Его противоречивое отношение к родине проявлялось на каждом шагу. Стоя на набережной вместе с Хобби, Байрон был свидетелем торжественного прибытия Артура Уэллсли, будущего лорда Веллингтона, и возмущался тем, что корабль Уэллсли идет под французским флагом, так как Наполеон навсегда остался для него кумиром. Он придерживался убеждения Чарлза Фокса[19], что падение Бастилии было величайшим и наиславнейшим событием в истории человечества.
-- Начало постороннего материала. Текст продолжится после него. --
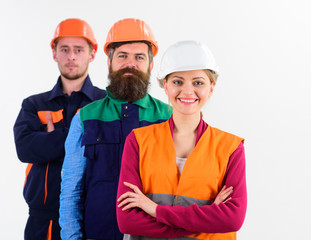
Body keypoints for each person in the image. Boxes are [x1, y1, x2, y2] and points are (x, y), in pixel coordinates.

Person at [117, 40, 247, 240]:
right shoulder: (138, 141)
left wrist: (155, 210)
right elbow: (127, 221)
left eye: (198, 82)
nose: (187, 91)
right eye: (177, 81)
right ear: (165, 86)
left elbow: (233, 219)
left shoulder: (230, 148)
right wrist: (208, 219)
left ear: (211, 88)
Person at [59, 18, 172, 240]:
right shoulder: (84, 118)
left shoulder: (168, 117)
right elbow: (71, 190)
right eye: (122, 56)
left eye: (139, 57)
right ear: (109, 62)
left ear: (150, 65)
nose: (130, 63)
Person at [13, 18, 106, 240]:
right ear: (54, 53)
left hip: (93, 217)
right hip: (43, 221)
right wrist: (81, 138)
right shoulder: (34, 104)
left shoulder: (105, 104)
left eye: (78, 50)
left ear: (92, 54)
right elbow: (25, 149)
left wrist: (51, 139)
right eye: (64, 49)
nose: (71, 56)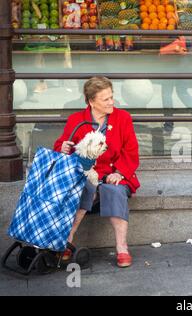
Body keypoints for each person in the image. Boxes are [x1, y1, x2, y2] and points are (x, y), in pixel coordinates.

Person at [54, 76, 140, 268]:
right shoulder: (76, 119)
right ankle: (65, 241)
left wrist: (120, 172)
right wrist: (64, 147)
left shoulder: (123, 118)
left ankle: (122, 247)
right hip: (86, 175)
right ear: (91, 101)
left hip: (113, 174)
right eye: (105, 99)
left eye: (112, 97)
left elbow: (131, 150)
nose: (112, 102)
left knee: (115, 190)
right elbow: (61, 144)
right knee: (86, 188)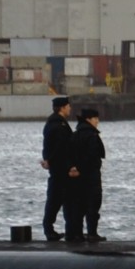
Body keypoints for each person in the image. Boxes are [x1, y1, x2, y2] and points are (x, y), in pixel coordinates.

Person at [39, 96, 75, 241]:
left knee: (62, 200)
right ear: (62, 108)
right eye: (68, 106)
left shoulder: (53, 124)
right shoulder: (59, 126)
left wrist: (47, 159)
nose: (70, 108)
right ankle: (50, 230)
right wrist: (67, 165)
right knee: (55, 201)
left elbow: (47, 147)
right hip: (61, 170)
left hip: (58, 168)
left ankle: (66, 230)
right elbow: (61, 148)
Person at [71, 109, 107, 242]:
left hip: (77, 177)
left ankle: (77, 234)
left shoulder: (75, 134)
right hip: (91, 175)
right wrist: (83, 168)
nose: (97, 121)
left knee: (79, 205)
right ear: (88, 119)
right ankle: (92, 233)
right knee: (93, 204)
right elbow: (92, 156)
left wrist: (75, 168)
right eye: (95, 118)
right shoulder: (91, 135)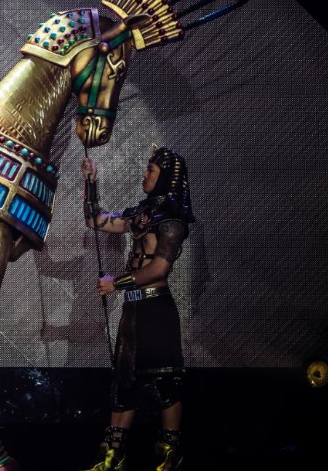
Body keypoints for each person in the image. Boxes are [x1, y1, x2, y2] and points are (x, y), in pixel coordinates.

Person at [79, 147, 195, 471]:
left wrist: (116, 284)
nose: (145, 174)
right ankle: (112, 457)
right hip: (132, 310)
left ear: (166, 177)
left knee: (164, 384)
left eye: (151, 170)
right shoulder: (142, 214)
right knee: (124, 383)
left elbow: (159, 268)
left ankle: (170, 456)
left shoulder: (173, 221)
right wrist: (91, 183)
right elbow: (95, 221)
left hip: (156, 310)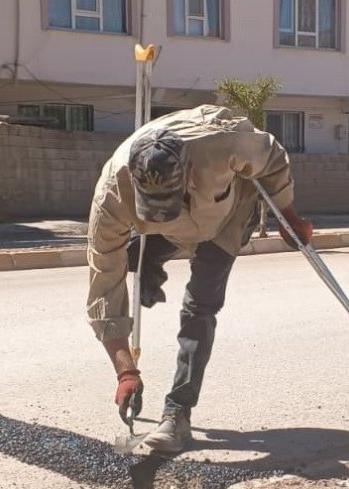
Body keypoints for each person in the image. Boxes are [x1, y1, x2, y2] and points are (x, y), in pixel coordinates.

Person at [86, 104, 313, 454]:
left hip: (228, 214)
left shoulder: (222, 143)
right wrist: (125, 371)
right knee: (130, 256)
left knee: (199, 306)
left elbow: (273, 157)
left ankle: (177, 412)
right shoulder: (112, 196)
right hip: (167, 229)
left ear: (191, 172)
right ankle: (149, 260)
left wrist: (287, 213)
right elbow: (103, 286)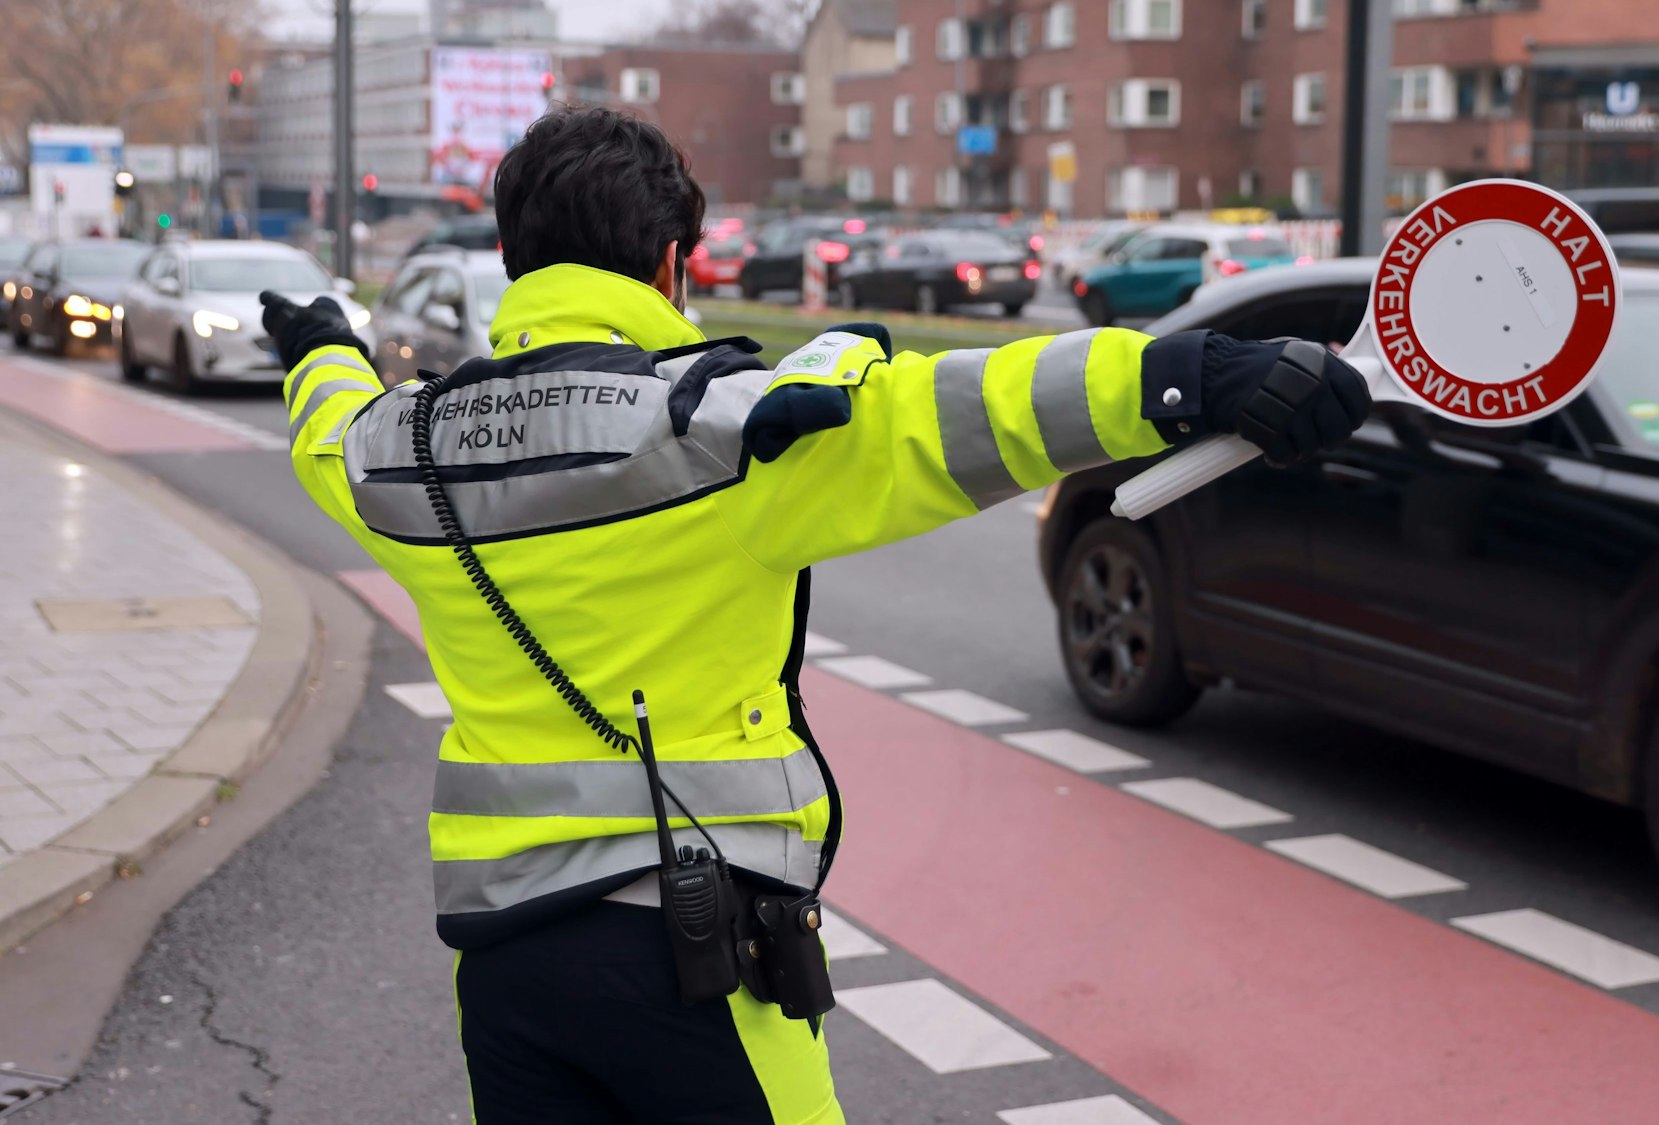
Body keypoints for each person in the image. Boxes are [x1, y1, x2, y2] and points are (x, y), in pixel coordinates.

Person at [261, 105, 1368, 1125]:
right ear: (669, 264)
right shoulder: (722, 429)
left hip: (501, 962)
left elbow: (328, 430)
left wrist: (317, 347)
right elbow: (963, 413)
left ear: (513, 262)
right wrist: (1188, 378)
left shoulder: (402, 452)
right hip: (691, 954)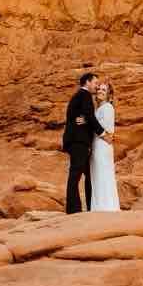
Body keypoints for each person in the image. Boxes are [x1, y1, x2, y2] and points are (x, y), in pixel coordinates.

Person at [61, 71, 110, 213]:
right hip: (78, 141)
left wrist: (87, 120)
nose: (96, 87)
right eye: (95, 83)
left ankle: (91, 206)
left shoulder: (78, 96)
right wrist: (103, 134)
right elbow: (89, 115)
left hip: (76, 140)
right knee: (75, 174)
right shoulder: (85, 95)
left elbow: (85, 117)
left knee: (88, 175)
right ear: (87, 82)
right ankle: (73, 210)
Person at [89, 80, 120, 211]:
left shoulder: (107, 108)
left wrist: (87, 122)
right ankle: (101, 206)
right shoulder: (99, 108)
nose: (100, 92)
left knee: (103, 174)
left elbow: (104, 129)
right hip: (98, 145)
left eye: (104, 90)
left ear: (108, 95)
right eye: (99, 89)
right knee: (98, 174)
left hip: (102, 146)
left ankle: (105, 207)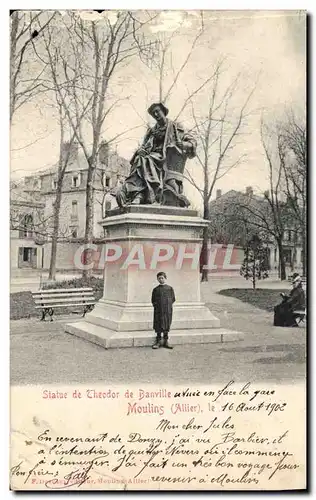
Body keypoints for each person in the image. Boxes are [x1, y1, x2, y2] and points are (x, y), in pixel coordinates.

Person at [116, 102, 197, 208]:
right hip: (152, 155)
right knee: (139, 159)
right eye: (154, 113)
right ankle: (137, 193)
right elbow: (144, 145)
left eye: (157, 111)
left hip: (166, 158)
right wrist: (141, 150)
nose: (156, 114)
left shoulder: (175, 126)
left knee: (146, 160)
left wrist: (183, 144)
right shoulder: (152, 130)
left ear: (163, 111)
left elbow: (192, 141)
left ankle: (143, 194)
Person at [151, 272, 176, 349]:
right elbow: (153, 300)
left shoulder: (170, 288)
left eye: (162, 278)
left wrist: (167, 306)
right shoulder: (156, 289)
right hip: (158, 311)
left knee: (166, 325)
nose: (161, 279)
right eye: (159, 278)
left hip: (167, 311)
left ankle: (166, 341)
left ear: (165, 278)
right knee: (158, 325)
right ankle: (158, 341)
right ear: (157, 279)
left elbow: (173, 299)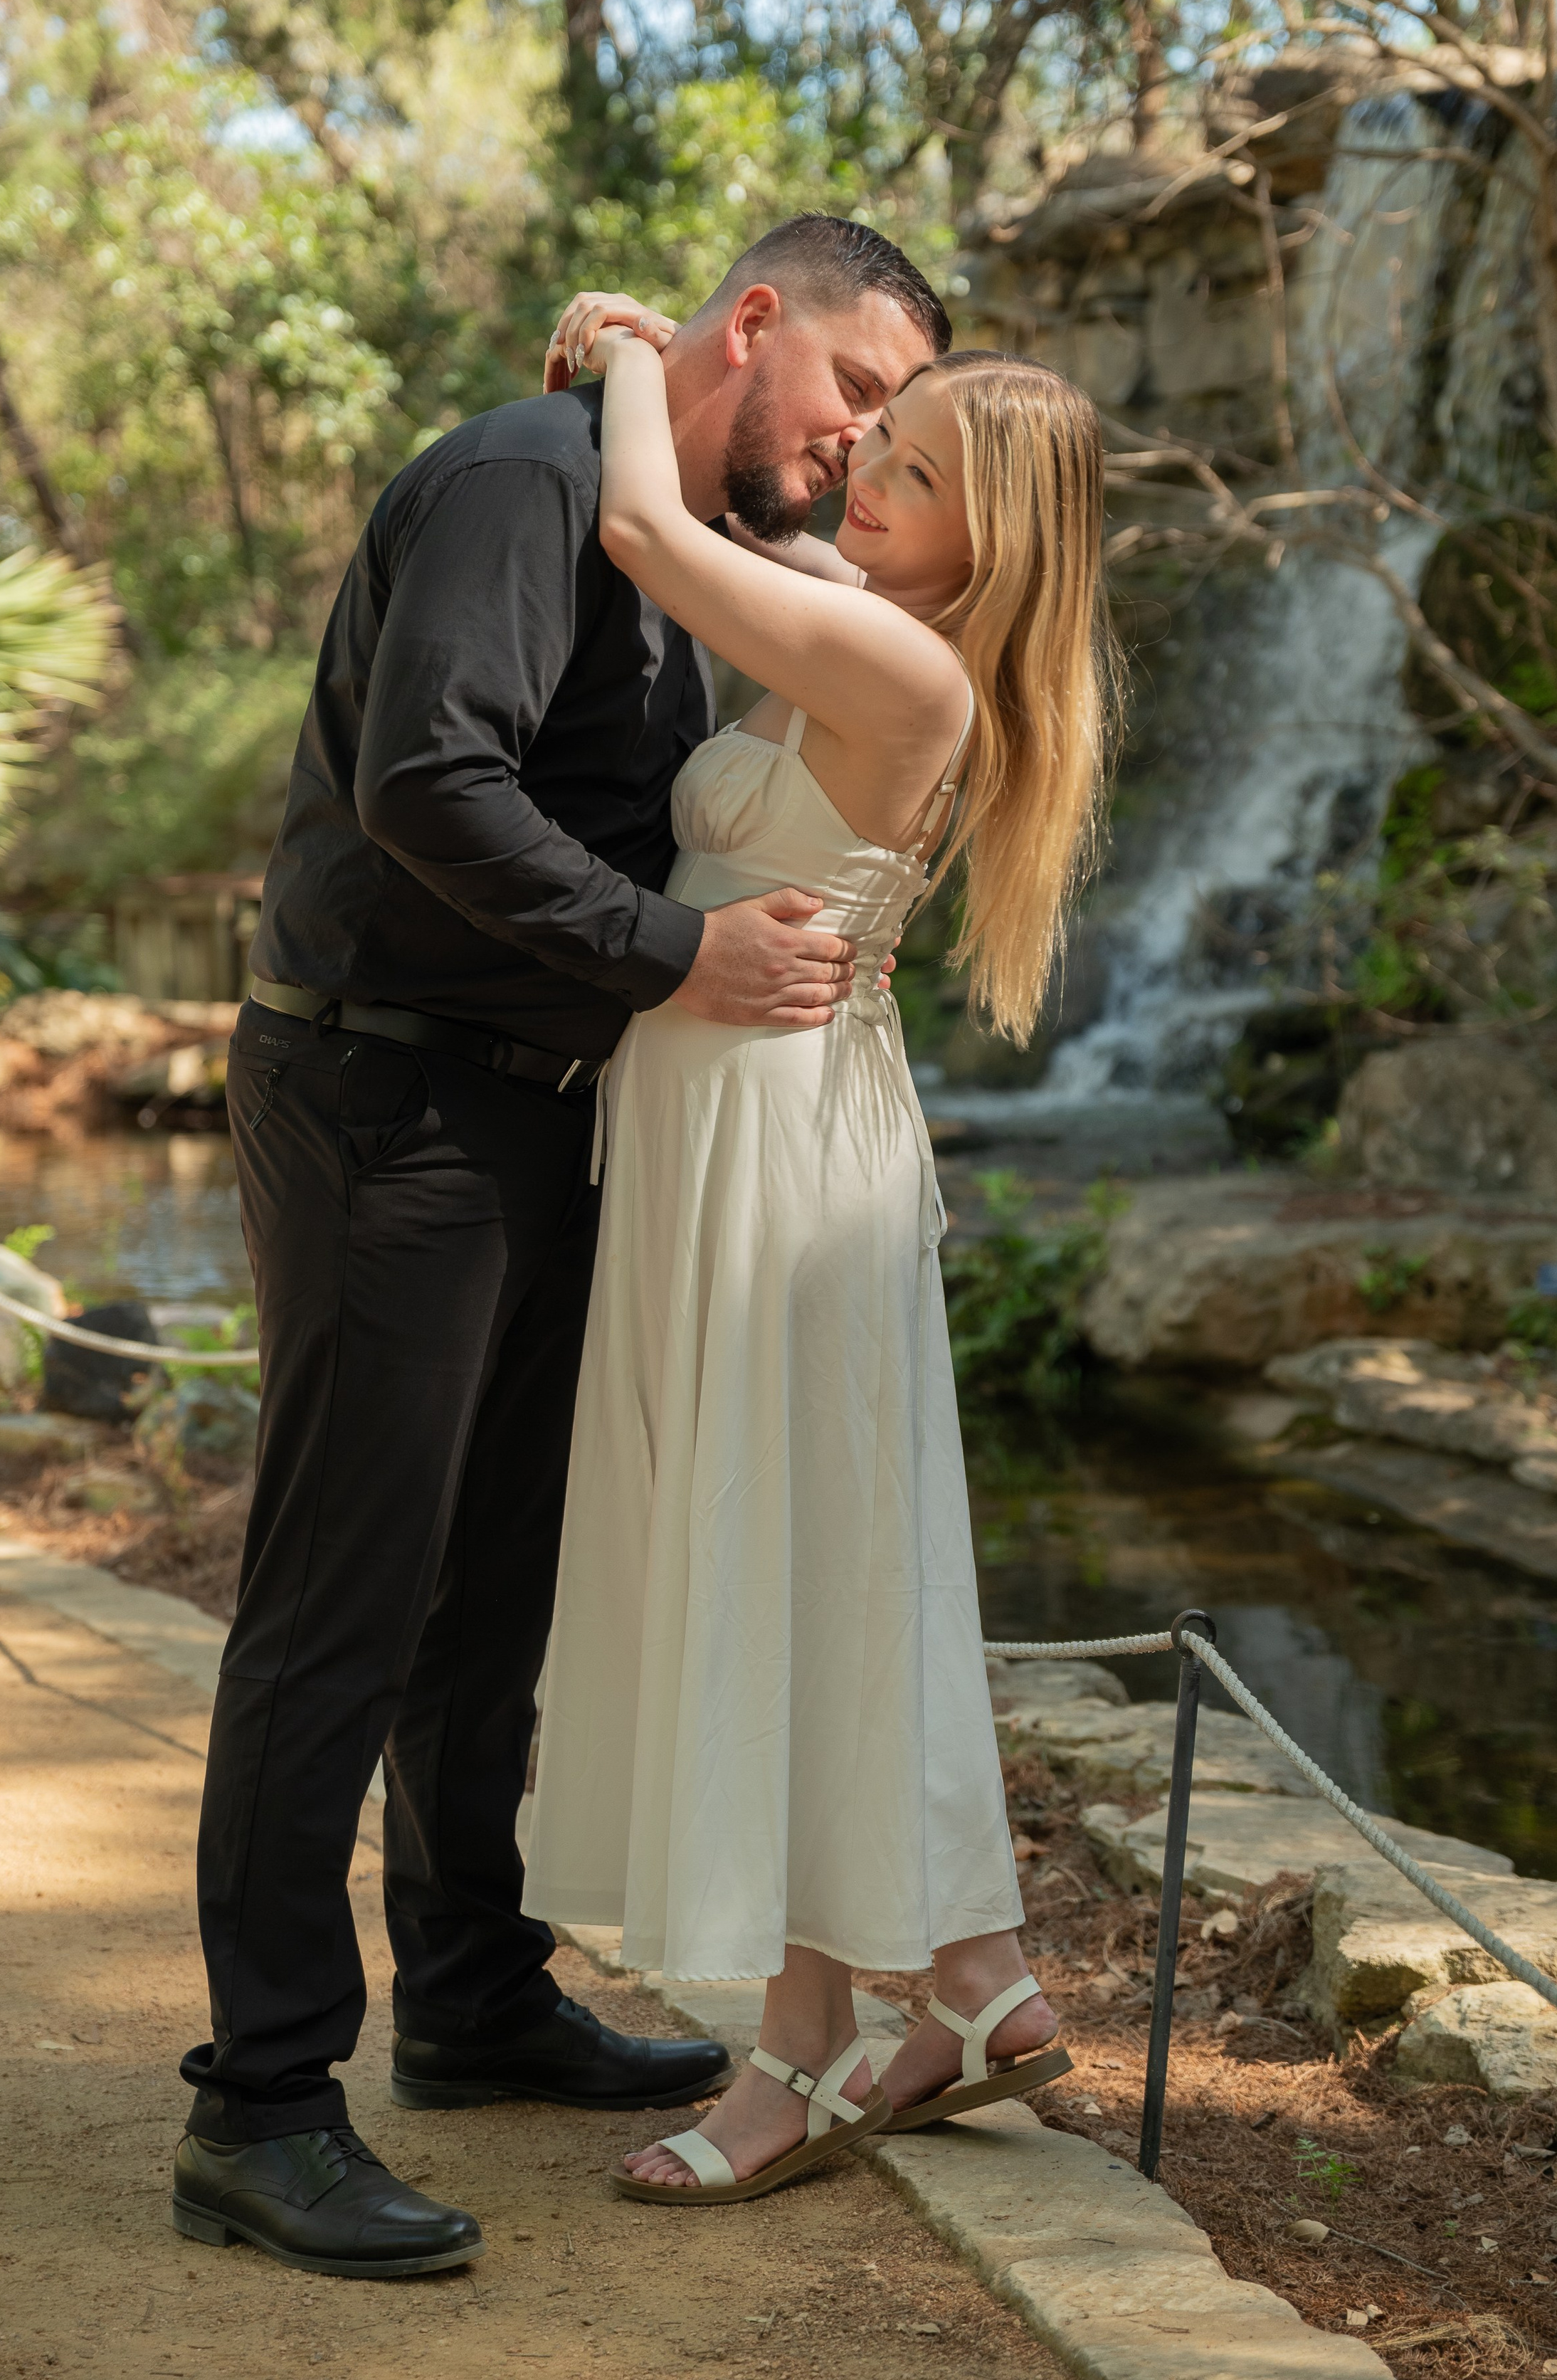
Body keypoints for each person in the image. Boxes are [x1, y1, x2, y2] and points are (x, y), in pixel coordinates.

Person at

Обдумывая дальнейшие приключения и сократические удовольствия на Востоке, намереваясь «сжимать в объятиях как можно больше гиацинтов», он отправил домой Раштона вместе с Джо Марри и просил мать проявить к парнишке доброту, утверждая, что непременно взял бы его с собой, если б не боялся, что таким юнцам опасно находиться среди турок.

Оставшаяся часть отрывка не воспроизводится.